An 18-year-old woman attends the ED with palpitations and dizziness. An ECG shows a broad complex tachycardia with an irregularly irregular rhythm and a ventricular rate of 160 bpm. Her BP is 88/60 mmHg but she has no chest pain or dyspnoea. She had been told several years earlier that she had a ‘Wolff–Parkinson–White ECG’ and offered ‘a procedure’ for this but declined. She has had no previous admissions to hospital and is on no regular medication.
What is the best treatment?
This is likely to be pre-excited AF and is potentially life-threatening as AF conducted antegradely down an accessory pathway may degenerate into VF. The patient is haemodynamically compromised as she complains of dizziness and is hypotensive. She should undergo DC cardioversion as soon as possible. AV nodal blocking drugs, such as adenosine, digoxin, verapamil, and beta-blockers, should be avoided as they encourage conduction down the accessory pathway.
Which of the following antiarrhythmic medications would be the best choice for treatment of a patient with atrial fibrillation (AFib) and significant renal insufficiency?

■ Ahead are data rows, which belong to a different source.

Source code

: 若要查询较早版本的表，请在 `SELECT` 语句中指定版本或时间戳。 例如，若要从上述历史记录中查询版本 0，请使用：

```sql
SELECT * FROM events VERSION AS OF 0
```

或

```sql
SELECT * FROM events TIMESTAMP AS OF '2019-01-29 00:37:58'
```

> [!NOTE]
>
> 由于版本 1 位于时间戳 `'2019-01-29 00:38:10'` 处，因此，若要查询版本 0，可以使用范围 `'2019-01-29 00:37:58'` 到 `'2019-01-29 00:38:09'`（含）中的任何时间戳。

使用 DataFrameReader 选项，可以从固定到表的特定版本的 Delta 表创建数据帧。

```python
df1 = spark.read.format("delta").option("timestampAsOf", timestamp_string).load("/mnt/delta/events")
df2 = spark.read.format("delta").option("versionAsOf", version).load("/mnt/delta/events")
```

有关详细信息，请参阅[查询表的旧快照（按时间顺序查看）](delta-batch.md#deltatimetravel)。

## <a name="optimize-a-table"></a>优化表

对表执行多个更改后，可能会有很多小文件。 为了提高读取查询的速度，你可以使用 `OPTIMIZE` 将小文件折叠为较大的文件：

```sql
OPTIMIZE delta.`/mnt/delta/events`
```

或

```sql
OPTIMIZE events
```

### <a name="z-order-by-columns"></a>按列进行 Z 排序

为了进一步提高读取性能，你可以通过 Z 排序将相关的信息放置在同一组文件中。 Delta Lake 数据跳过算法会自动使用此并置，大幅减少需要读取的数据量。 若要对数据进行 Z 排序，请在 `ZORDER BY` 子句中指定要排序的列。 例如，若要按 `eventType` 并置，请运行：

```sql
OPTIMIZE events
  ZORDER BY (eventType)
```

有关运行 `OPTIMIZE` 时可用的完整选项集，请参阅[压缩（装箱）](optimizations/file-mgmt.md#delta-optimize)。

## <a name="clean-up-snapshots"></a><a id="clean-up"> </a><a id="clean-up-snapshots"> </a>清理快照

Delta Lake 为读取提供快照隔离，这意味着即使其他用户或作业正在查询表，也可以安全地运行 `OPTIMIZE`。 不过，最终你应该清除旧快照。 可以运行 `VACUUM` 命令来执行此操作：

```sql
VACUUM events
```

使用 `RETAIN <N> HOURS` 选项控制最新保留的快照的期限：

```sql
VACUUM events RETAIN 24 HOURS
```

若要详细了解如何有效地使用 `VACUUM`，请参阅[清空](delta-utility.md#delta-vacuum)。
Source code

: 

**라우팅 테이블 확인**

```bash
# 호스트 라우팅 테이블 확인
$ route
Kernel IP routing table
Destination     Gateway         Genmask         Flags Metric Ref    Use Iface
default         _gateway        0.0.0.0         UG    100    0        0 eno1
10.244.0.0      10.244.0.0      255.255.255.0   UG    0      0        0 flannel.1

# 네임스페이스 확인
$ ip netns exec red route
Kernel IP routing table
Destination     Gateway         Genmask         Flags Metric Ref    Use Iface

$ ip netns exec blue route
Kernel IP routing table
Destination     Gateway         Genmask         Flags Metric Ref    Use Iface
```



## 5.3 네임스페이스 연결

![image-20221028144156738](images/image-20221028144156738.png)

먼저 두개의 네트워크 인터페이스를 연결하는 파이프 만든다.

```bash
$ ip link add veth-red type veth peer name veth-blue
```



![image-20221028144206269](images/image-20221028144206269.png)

Propafenone. Sotalol and dofetilide are primarily excreted by the renal route and should be used cautiously, if at all, in patients with significant renal insufficiency. Flecainide primarily undergoes hepatic elimination (approximately 70%) but has 25% renal elimination. The route of elimination for propafenone is 99% hepatic.

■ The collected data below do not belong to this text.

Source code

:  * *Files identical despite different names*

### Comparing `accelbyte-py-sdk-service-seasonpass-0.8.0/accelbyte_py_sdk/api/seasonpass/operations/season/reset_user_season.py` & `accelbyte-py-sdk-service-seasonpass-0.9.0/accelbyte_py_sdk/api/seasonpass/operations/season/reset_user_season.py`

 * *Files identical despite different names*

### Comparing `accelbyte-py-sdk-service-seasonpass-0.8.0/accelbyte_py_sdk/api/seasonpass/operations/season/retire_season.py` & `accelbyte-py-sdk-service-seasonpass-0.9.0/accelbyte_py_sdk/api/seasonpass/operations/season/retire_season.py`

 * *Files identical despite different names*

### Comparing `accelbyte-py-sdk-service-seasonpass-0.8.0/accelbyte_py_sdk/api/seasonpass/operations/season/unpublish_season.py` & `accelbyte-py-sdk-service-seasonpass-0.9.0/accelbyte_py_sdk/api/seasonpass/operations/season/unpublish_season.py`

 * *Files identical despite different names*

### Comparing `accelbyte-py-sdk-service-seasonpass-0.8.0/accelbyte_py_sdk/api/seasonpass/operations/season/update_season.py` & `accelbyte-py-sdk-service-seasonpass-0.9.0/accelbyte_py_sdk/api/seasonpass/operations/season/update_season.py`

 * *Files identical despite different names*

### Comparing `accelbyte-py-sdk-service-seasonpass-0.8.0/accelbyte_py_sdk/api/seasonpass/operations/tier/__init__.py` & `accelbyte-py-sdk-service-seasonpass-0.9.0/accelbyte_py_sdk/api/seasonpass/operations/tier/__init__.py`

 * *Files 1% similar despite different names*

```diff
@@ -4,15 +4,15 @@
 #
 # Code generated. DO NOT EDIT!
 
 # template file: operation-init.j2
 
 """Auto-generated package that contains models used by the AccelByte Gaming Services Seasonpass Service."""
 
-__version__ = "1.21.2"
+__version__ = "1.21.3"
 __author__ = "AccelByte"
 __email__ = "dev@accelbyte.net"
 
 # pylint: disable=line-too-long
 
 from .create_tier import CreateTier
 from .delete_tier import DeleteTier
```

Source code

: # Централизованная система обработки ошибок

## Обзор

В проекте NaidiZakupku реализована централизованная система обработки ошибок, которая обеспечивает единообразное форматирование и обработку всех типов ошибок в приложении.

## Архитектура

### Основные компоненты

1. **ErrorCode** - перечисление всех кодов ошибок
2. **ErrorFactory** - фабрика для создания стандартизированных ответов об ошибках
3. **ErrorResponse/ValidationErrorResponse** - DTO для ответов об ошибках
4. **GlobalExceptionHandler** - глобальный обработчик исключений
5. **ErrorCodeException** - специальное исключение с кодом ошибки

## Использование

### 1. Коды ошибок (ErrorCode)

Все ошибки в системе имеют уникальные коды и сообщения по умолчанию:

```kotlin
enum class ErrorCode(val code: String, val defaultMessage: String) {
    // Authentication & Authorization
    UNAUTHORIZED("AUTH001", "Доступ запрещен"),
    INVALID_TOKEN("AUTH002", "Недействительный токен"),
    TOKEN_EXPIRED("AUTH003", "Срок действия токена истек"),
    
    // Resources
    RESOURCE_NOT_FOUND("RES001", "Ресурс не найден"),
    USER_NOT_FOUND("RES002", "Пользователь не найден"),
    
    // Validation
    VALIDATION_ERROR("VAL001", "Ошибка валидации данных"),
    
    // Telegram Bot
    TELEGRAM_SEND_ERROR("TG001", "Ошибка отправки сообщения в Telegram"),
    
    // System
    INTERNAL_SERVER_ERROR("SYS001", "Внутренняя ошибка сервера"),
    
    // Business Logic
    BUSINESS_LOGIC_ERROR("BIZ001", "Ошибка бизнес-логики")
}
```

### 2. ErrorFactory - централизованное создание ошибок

Which of the following antiarrhythmic medications has active metabolites?
Amiodarone. Sotalol, dofetilide, and flecainide do not have significant active metabolites. Amiodarone is metabolized to the active metabolite desethylamiodarone.
A patient arrives at the emergency department with symptomatic narrow complex tachycardia. The patient is hemodynamically stable. The decision is made to administer intravenous (IV) adenosine.
Under which of the following circumstances should the dosage of adenosine be reduced?
The patient is taking dipyridamole. Dipyridamole potentiates the effect of adenosine by interfering with metabolism; therefore, a reduced dose of adenosine is recommended. Although not a part of this question, it is important to remember that adenosine also needs to be used with extreme caution in heart transplant patients as a markedly exaggerated response to adenosine can be seen in the denervated heart. An increased dose of adenosine is recommended in the presence of methylxanthines such as theophylline, which antagonizes the effect of adenosine (blocks receptors), and other factors such as slow circulation time, valvular regurgitation, and left-to-right shunts that reduce the effectiveness of adenosine.
Which of the following medications is contraindicated for use with dofetilide?
Verapamil. Verapamil may increase serum levels of dofetilide because of interference with renal excretion and hepatic metabolism.